BEGIN EXTRACTED MATERIAL

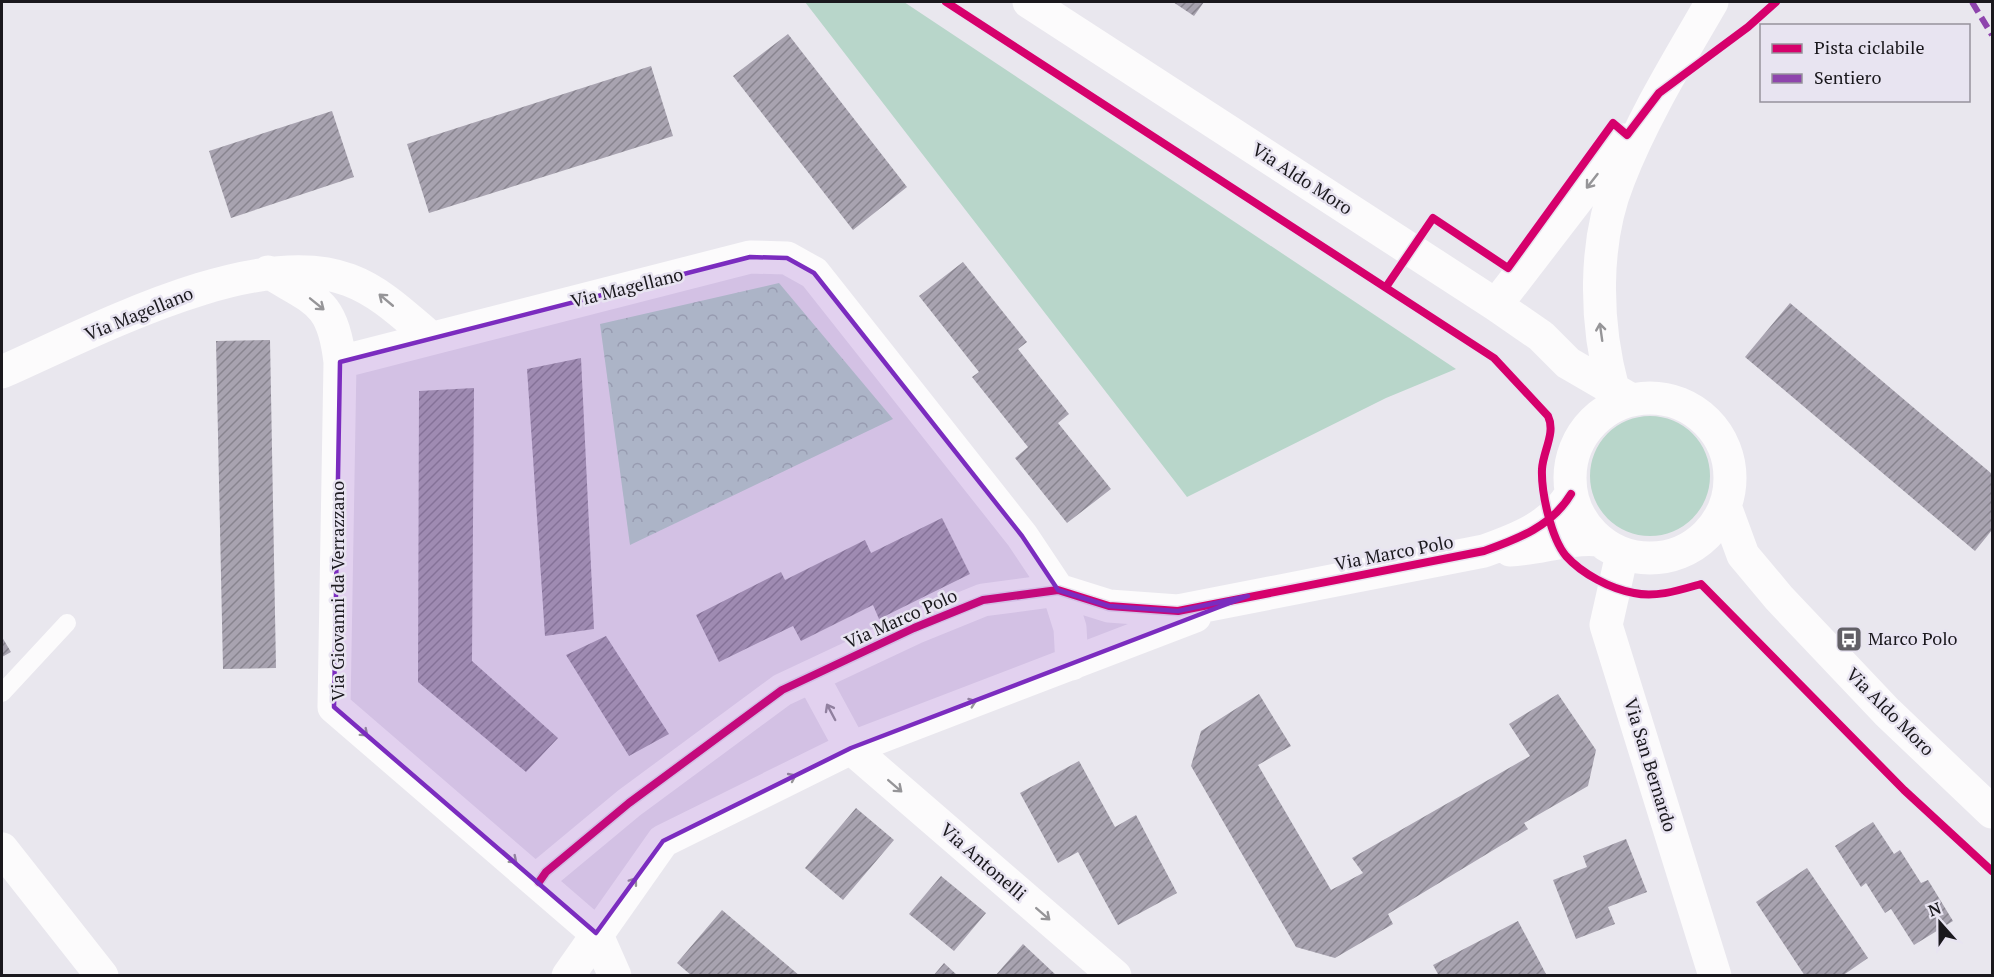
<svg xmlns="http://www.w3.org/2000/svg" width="1994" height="977" viewBox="0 0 1994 977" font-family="'PT Serif',serif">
	<defs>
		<pattern id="park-crowns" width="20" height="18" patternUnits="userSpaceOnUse" patternTransform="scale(1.5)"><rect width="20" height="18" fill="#b8d6ca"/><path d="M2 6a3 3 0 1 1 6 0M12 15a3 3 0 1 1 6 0" fill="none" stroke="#9eb7ad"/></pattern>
		<pattern id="building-hatch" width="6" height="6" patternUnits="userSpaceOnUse" patternTransform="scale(1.5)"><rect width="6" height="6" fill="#a8a3b0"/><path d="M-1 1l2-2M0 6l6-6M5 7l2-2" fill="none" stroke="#88848f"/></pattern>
	</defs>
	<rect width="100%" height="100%" fill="#e9e7ee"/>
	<!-- grass -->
	<path fill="#b8d6ca" d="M805,2H904L1456,369L1386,398L1187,497Z
		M1590 476a60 60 0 1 1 120 0a60 60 0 1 1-120 0Z"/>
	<!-- park -->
	<path fill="url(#park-crowns)" d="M779,283L893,419L630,545L600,324Z"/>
	<!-- building -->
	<path fill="url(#building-hatch)" d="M1173,2H1204L1194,16Z
		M788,34L907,187L853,230L733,76Z
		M651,66L673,136L429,213L407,144Z
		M332,111L354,177L231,218L209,151Z
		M963,262L1027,342L1018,349L1069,414L1058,423L1111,489L1067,523L1015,458L1028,447L972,377L979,372L919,296Z
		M1790,303L1992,474V530L1975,551L1745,357Z
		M270,340L276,668L223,669L216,341Z
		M581,358L594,629L545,636L527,369Z
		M474,388L472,661L558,738L526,772L418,682L419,391Z
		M942,518L970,574L879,619L873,605L801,641L793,626L719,662L696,615L781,572L785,580L865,540L871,553Z
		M606,636L669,734L629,756L566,655Z
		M2,637L11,652L2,657Z
		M1259,694L1291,746L1258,765L1331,890L1363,873L1352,858L1530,756L1509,724L1558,694L1596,750L1588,786L1524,823L1528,829L1388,914L1393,924L1335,958L1296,947L1191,766L1201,731Z
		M1079,761L1115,827L1136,815L1177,893L1118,925L1078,852L1058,863L1020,793Z
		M856,808L894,840L843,900L805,868Z
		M1873,822L1894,854L1900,850L1921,883L1928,880L1953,921L1914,945L1891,909L1885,913L1866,883L1861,887L1835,846Z
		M1626,839L1647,892L1608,907L1615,924L1576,939L1553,880L1587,867L1583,856Z
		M1807,868L1868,958L1842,976H1805L1756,902Z
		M941,876L986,913L954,951L909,914Z
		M722,910L800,976H692L677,963Z
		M1518,921L1546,974L1439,976L1433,965Z
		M1023,944L1057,976H995Z
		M944,963L958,976H933Z"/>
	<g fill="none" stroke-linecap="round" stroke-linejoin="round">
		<!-- service -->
		<path stroke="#fcfbfc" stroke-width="18" d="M2,693L67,623"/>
		<!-- minor -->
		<path stroke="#fcfbfc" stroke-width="33" d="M1029,2L1496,305L1541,336L1568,363L1630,399
			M268,272C316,301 333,301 340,362L334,707L596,933L615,976
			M1496,305L1623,140
			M340,362L750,257L787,258L814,273L1022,536L1058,590L1070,628L1072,664
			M2,372C89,334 255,244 349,280C381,292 405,316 431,338
			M1613,389C1595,323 1593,243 1619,179C1643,117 1679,59 1712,2
			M1570 478a80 80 0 1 1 160 0a80 80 0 1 1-160 0Z
			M1725,506L1743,555L1779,598L1887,712L1992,812
			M1510,550C1540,549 1568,537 1599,540
			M1622,554L1606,625L1715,976
			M812,676L851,748L1115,976
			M539,882L546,872L629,803L782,690L914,628L983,600L1058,590L1109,606L1178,611L1484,551C1518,539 1552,526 1571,494
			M568,976L663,841L851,748L1195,616"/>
		<!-- tertiary -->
		<path stroke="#fcfbfc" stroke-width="33" d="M2,849L102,976"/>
		<!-- quiet -->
		<path stroke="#8e44ad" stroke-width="6" stroke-dasharray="12 6" stroke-linecap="butt" d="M1972,2L1992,35"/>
		<defs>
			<path id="cycleway" d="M946,2L1494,358L1548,416C1556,433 1543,451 1542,469C1541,492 1551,538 1566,556C1582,574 1611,589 1634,593C1656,598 1680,590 1701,584L1904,790L1992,871
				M1386,287L1433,218L1508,268L1613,123L1627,135L1659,93L1748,27L1776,2
				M539,882L546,872L629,803L782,690L914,628L983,600L1058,590L1109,606L1178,611L1484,551C1518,539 1552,526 1571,494"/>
		</defs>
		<!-- cycleway casing -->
		<use href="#cycleway" stroke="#e8e4f1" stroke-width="11"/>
		<!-- cycleway -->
		<use href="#cycleway" stroke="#d6006c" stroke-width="8"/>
	</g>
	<!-- one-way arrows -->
	<defs><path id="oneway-shaft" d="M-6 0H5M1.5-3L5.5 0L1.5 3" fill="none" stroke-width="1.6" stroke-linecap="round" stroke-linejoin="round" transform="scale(1.5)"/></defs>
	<g stroke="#969598">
		<use href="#oneway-shaft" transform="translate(1592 181) rotate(128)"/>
		<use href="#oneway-shaft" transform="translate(386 300) rotate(-140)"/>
		<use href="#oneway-shaft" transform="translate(317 304) rotate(39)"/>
		<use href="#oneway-shaft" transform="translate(1601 332) rotate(-98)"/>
		<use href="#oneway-shaft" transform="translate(968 704) rotate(-21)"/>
		<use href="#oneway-shaft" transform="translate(831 712) rotate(-118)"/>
		<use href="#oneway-shaft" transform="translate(361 730) rotate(41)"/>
		<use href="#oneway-shaft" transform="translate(788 779) rotate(-26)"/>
		<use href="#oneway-shaft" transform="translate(895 786) rotate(41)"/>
		<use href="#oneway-shaft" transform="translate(510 857) rotate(41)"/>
		<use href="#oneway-shaft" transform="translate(631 885) rotate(-54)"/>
		<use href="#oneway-shaft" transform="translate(1043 914) rotate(41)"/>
	</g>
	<!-- marked area -->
	<path fill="#7b2cbf" fill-opacity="0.2" stroke="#7b2cbf" stroke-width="4.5" stroke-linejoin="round" d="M750,257L787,258L814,273L1022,536L1058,590L1109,606L1178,611L1248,596L851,748L663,841L596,933L334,707L340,362Z"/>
	<!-- icons -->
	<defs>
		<symbol id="bus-square" viewBox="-11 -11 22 22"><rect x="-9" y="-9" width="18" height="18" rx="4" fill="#626066" stroke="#e8e4f1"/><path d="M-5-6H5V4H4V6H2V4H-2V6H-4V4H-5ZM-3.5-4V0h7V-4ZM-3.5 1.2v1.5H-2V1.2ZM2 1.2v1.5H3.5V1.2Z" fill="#fff"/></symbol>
	</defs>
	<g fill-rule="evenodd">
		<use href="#bus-square" x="1834" y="624" width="30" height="30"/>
	</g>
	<g text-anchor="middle" stroke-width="5" stroke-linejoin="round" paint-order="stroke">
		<!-- street labels -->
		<g font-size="18" fill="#1a181d" stroke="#e8e4f1">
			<text transform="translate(1302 179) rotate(33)" y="6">Via Aldo Moro</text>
			<text transform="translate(627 288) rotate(-14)" y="6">Via Magellano</text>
			<text transform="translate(139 314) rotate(-22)" y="6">Via Magellano</text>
			<text transform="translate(1394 553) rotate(-11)" y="6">Via Marco Polo</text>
			<text transform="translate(338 591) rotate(-90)" y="6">Via Giovanni da Verrazzano</text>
			<text transform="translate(901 619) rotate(-24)" y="6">Via Marco Polo</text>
			<text transform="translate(1890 712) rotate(45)" y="6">Via Aldo Moro</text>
			<text transform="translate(1650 765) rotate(73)" y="6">Via San Bernardo</text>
			<text transform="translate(983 862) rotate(41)" y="6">Via Antonelli</text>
		</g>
		<!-- poi labels -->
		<g font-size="18" fill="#1a181d" stroke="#e8e4f1" text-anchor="start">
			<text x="1868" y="645">Marco Polo</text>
		</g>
	</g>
	<!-- border -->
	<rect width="1994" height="977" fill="none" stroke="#1a181d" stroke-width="6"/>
	<!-- legend -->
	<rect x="1760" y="24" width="210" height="78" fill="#e8e4f1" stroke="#96929c" stroke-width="1.5"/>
	<rect x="1772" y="44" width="30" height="9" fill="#d6006c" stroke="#96929c" stroke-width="1.5"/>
	<text x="1814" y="54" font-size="18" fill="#1a181d">Pista ciclabile</text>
	<rect x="1772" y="74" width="30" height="9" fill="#8e44ad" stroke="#96929c" stroke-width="1.5"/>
	<text x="1814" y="84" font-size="18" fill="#1a181d">Sentiero</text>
	<!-- north arrow -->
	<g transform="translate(1940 923) rotate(339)" stroke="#e8e4f1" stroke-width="4.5" paint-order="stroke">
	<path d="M0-4.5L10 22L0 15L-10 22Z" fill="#1a181d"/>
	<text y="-9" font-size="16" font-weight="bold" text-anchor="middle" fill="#1a181d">N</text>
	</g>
</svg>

END EXTRACTED MATERIAL

● REQUIRED WORK: Scan the lines above for the word "middle" and copy every one where it occurs.

● ANSWER TO THE PROBLEM:
	<g text-anchor="middle" stroke-width="5" stroke-linejoin="round" paint-order="stroke">
	<text y="-9" font-size="16" font-weight="bold" text-anchor="middle" fill="#1a181d">N</text>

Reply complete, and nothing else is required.